Bevor ich „Einfach unvergesslich“ von Rowan Coleman las, hatte ich ein wenig Angst davor, dass diese Geschichte mich zu sehr aufwühlt. Ich habe selbst einen geliebten Menschen in meiner Familie, der an Demenz leidet. Im Moment ist es besonders schwierig, denn es sind nur noch Bruchstücke der einstigen Persönlichkeit übrig geblieben. Trotzdem wollte ich gerne mehr über diese Krankheit erfahren. Dass es aus der Perspektive eines Betroffenen erzählt wird, hat mich dann restlos überzeugen können dieses Buch zu lesen. Obwohl ich viele sehr bewegende Momente mit Claire und ihrer Familie erlebt habe, konnte ich das Geschehen mit einer gewissen Distanz betrachten. Aus vielen Erlebnissen und Geständnissen von Claire konnte ich einiges für meine eigene Situation mitnehmen. Sie ließ mich vieles besser verstehen, warum ein Alzheimererkrankter Dinge tut, die für seine Umwelt nicht nachvollziehbar, für ihn unter Umständen aber wichtig sind. 

Rowan Coleman hat dieses wichtige und aufwühlende Thema gut verpackt. Mit einem einfach gehaltenen und flüssigen Schreibstil sensibilisiert sie den Leser und führt ihn an diese tückische Krankheit und ihre Folgen heran. Ihrer starken Hauptprotagonistin hat sie eine sehr eindrucksvolle Persönlichkeit verliehen, die den Leser bewegt, aber auch auf humorvolle Art unterhält. Die Geschichte wird insgesamt abgerundet von den sehr interessanten Auszügen aus dem Erinnerungsbuch, das nicht nur von Claire benutzt wird, um Erinnerungen festzuhalten. Einen kleinen Kritikpunkt muss ich aber dennoch aufführen. Am Ende wirkte die Geschichte für meinen Geschmack etwas zu aufgesetzt, weil sich so viele positive Dinge ereigneten. Da wäre meiner Meinung ein bisschen weniger mehr gewesen, denn diese ansprechende Geschichte hätte es nicht nötig gehabt.
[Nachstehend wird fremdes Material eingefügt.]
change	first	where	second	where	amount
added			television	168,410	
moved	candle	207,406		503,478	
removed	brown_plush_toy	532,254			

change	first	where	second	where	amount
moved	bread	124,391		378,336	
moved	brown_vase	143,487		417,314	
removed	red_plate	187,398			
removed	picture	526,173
Jedem Leser wird klar sein, dass die Erkrankung Alzheimer kein Happy End für die Betroffenen bereithält und trotzdem schafft Coleman den Leser nicht zu deprimiert zurück zu lassen und seinen Blick auf das Wesentliche im Leben zu lenken: Jede Minute und jeden noch so kleinen Augenblick in vollen Zügen zu genießen.